**Your tasks**
1. Using the conference talk listing, decide whether each statement agrees with it: (a) the talk is scheduled to last 20 minutes; (b) the talk takes place on 16 Sept 2025; (c) the lecture hall is on the entrance floor. Answer yes or no for each, quoting the words of the listing that settle it.
2. Extend the conference talk listing on etymology in Comenius, picking up right after its final line.

**** Page excerpt

16–19 Sept 2025
Istanbul
Europe/Istanbul timezone

Rooted or Planted? The Power of Etymology in J. A. Comenius and Early Modern Culture of Knowledge

17 Sept 2025, 09:15
20m
Istanbul University, Faculty of Letters, Lecture Hall (Amfi 9) (Istanbul)

Istanbul University, Faculty of Letters, Lecture Hall (Amfi 9)

Istanbul

Istanbul University, Faculty of Letters, Lecture Hall (Amfi 9), Balabanağa Mah., Ordu Cad. No:6, Laleli – Fatih, Istanbul (Entrance Floor)
Board: BN16

Speaker

Lenka Řezníková (Institute of Philosphy, Czech Academy of Sciences, Prague)

********
**** Listed records

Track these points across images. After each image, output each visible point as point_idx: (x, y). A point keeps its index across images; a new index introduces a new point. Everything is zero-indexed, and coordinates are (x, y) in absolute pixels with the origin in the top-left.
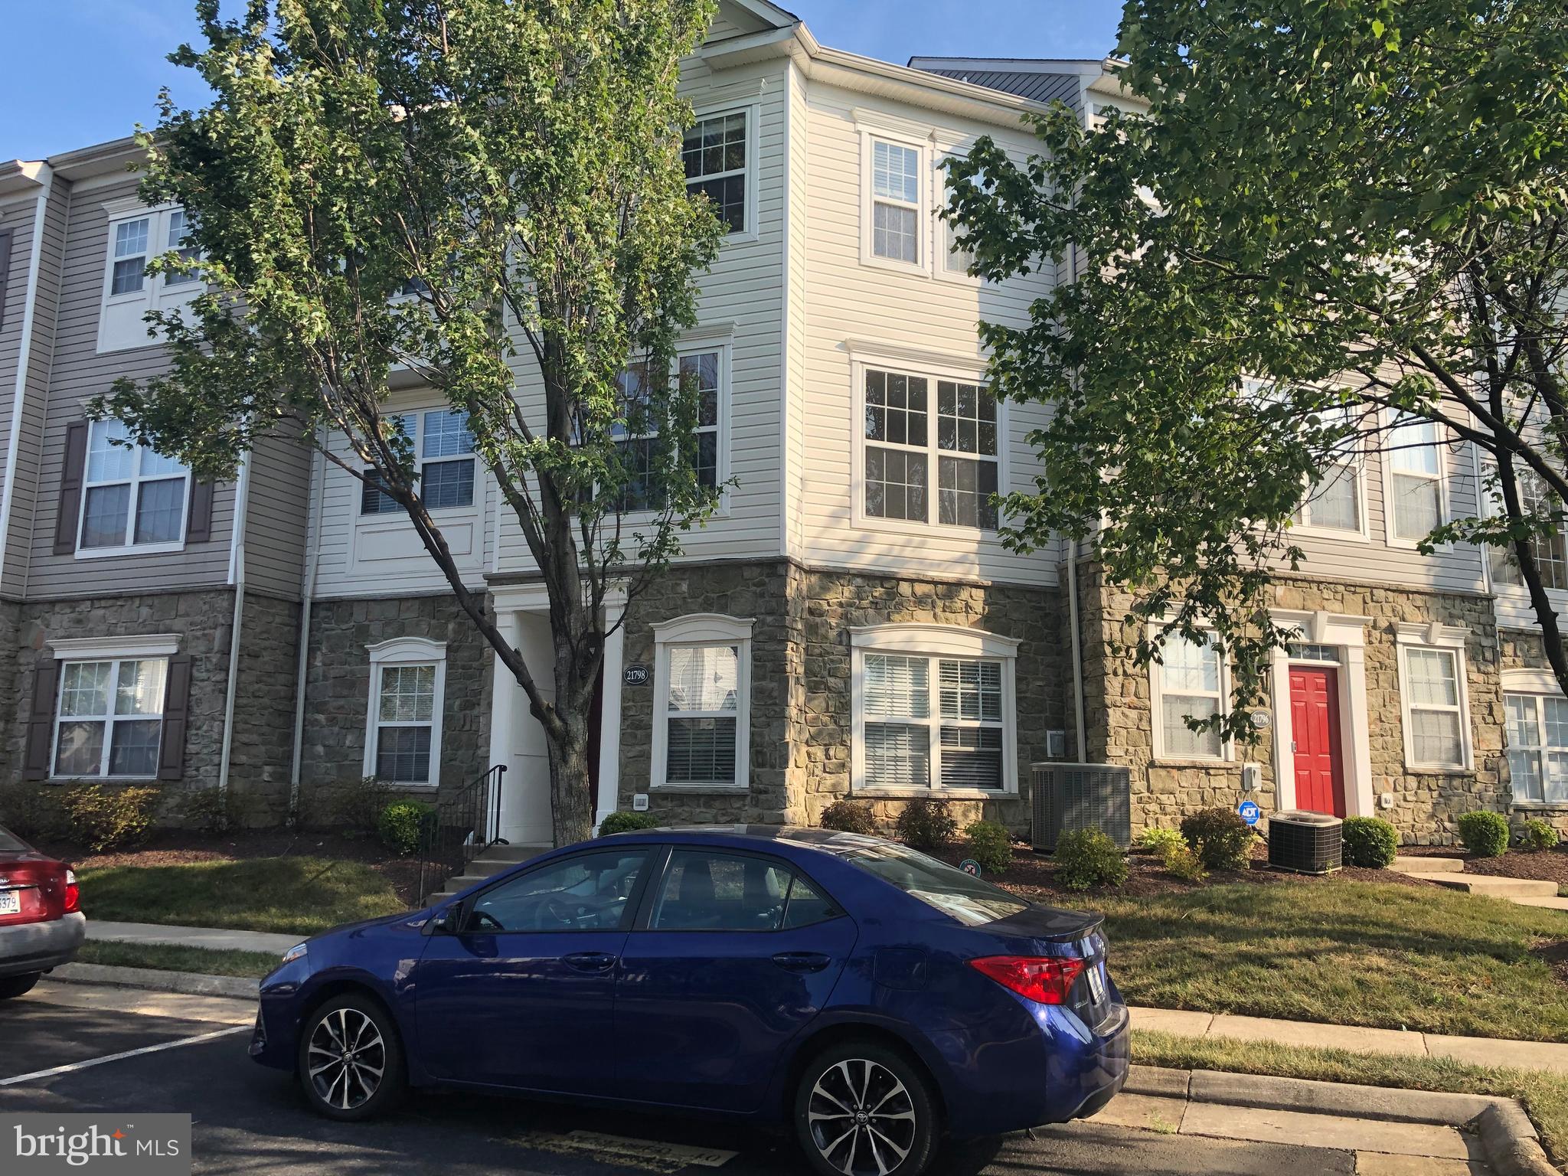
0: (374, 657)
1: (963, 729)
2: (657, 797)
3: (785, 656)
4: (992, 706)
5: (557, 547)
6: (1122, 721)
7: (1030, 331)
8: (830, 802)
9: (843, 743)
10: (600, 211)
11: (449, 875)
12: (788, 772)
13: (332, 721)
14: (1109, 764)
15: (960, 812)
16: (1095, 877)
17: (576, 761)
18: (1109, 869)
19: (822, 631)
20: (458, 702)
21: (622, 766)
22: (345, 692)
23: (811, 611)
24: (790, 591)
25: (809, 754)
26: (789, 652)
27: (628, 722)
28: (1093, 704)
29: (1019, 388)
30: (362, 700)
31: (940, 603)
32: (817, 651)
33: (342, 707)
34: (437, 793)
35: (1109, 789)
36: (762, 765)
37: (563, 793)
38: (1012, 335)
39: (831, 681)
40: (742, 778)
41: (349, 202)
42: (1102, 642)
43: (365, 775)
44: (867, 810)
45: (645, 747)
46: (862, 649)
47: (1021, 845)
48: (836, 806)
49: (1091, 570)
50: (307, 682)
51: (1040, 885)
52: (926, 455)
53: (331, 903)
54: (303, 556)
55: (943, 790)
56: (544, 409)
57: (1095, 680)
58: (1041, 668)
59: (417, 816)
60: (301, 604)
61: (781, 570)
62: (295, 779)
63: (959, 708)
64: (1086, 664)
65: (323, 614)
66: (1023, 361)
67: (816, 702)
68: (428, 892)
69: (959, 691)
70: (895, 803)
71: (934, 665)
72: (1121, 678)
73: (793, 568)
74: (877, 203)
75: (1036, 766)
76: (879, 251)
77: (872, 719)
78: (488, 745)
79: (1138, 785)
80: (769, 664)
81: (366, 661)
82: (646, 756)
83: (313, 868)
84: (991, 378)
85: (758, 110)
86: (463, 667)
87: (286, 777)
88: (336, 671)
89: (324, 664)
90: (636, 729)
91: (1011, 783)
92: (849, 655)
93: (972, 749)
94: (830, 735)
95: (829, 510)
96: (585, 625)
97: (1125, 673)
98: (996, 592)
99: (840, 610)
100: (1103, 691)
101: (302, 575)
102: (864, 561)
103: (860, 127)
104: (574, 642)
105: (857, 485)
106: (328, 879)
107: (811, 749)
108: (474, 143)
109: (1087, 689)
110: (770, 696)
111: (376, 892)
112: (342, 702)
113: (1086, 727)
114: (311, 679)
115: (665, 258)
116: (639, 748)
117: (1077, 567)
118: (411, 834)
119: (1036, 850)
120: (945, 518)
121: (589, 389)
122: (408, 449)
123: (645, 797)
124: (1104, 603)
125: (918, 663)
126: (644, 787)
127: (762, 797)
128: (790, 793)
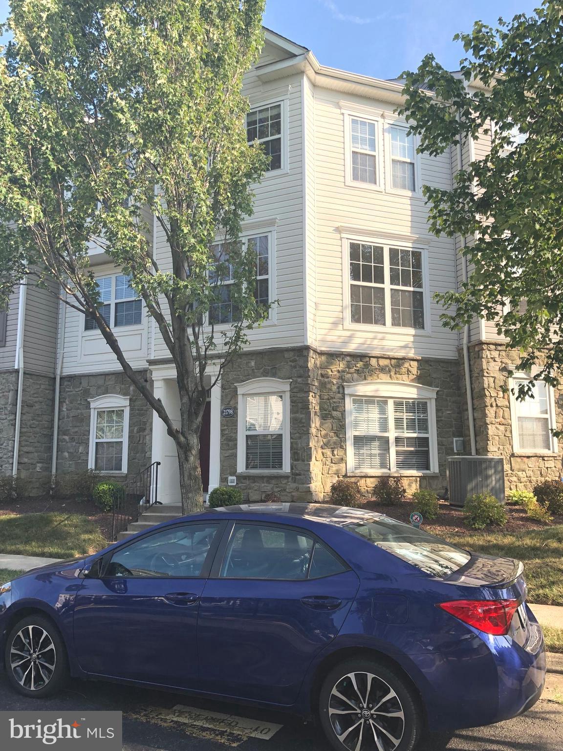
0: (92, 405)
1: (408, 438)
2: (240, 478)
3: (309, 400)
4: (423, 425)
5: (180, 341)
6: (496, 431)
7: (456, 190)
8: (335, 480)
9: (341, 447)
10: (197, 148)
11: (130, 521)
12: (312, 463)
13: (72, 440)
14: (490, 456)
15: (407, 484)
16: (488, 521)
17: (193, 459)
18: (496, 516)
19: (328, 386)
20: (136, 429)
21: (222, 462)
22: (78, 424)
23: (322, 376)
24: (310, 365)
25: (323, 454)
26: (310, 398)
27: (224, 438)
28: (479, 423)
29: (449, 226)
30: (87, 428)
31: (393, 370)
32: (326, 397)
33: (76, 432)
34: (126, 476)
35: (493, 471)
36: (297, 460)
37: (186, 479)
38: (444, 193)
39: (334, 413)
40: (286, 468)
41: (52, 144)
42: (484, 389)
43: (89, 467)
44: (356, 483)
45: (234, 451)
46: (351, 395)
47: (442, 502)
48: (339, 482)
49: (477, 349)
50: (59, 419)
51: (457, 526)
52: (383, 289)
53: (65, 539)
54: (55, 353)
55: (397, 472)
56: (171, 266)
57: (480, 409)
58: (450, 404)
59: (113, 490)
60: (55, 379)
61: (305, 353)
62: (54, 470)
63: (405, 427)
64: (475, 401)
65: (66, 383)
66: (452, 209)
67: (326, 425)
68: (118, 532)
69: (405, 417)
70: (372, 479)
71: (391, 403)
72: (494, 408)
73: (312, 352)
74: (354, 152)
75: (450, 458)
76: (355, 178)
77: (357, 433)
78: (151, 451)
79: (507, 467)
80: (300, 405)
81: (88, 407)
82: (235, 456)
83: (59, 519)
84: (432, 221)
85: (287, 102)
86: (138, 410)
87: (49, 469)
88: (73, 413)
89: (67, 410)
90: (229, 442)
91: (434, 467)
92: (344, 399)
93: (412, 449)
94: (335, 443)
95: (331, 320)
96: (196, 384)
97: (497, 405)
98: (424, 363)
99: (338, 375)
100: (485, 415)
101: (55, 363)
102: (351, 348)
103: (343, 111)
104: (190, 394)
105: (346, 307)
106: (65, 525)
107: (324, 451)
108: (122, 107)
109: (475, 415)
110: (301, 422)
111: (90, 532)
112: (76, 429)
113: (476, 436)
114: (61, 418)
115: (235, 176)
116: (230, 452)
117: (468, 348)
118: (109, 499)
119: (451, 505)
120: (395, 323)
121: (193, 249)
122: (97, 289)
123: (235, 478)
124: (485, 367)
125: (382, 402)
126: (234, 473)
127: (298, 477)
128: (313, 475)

********
**** Listed records

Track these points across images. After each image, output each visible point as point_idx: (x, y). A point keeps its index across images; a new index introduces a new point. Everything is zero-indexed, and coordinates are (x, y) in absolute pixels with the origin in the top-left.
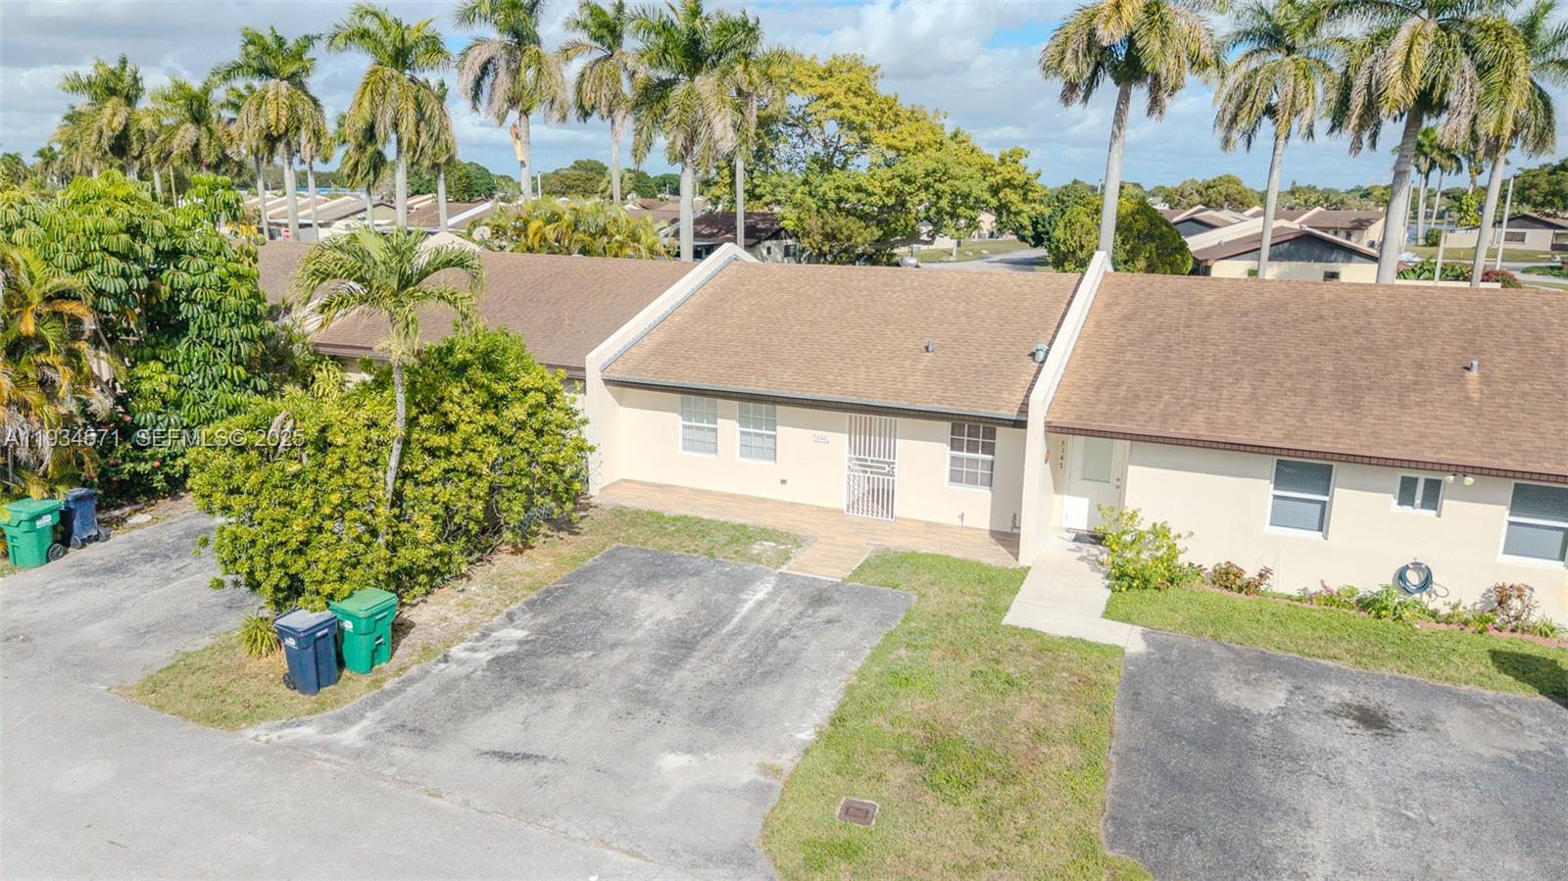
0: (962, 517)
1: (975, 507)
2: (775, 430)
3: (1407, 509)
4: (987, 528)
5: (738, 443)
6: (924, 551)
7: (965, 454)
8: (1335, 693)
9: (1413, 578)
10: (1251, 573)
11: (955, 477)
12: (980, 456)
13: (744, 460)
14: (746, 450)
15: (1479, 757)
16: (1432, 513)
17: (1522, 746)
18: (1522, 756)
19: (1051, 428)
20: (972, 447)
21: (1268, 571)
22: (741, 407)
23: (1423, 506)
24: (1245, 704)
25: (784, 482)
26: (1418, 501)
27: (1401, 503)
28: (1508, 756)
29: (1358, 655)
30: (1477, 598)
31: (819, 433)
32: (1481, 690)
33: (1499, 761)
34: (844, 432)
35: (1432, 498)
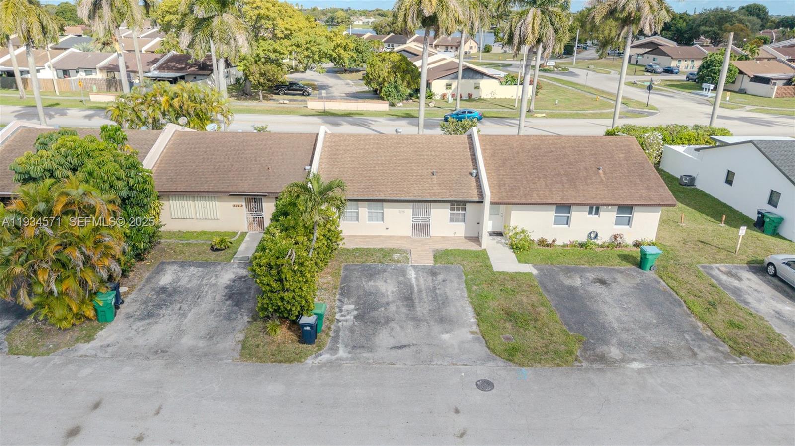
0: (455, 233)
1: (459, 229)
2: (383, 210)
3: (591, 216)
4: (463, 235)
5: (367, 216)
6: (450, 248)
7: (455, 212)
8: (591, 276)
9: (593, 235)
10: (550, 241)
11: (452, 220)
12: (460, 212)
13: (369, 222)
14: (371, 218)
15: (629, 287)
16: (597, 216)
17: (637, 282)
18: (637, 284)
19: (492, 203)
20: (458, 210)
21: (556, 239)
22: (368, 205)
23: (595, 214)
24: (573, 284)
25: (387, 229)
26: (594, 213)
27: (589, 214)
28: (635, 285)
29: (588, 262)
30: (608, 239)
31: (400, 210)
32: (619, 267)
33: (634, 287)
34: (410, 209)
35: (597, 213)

********

**Answers per task**
1.
(a) Yes: "20m"
(b) No: "17 Sept 2025, 09:15"
(c) Yes: "(Entrance Floor)"

2.
Description

Etymology is often regarded as a branch of linguistics that explores the historical origins of words by tracing their sound changes. However, in the early modern period, etymology was a strongly presentist concept deeply connected to knowledge. Scholars searched for the supposed original meanings to uncover hidden truths, recover ancient wisdom, and reaffirm divine revelation. In many fields of knowledge, the allegedly original semantics of words served to legitimise intellectual constructs and theoretical frameworks. Etymology was a specific "Denkform" (E. R. Curtius) in which language was not just a medium of communication but a source of inherent meaning shaped by divine will or natural order. In my paper, I will analyse how John Amos Comenius, a member of Samuel Hartlibs' correspondence network, employed etymology, distinguishing its functions as a tool of thinking, a means of legitimisation, and an instrument of scholarly self-fashioning. I will explore how etymology structured his conceptual framework, reinforced the authority of his definitions and how it functioned as a demonstration of his erudition, particularly his command of Greek.

Short Biography

Mgr. Lenka Řezníková, PhD is a research fellow at the Academy of Sciences of the Czech Republic, Institute of Philosophy.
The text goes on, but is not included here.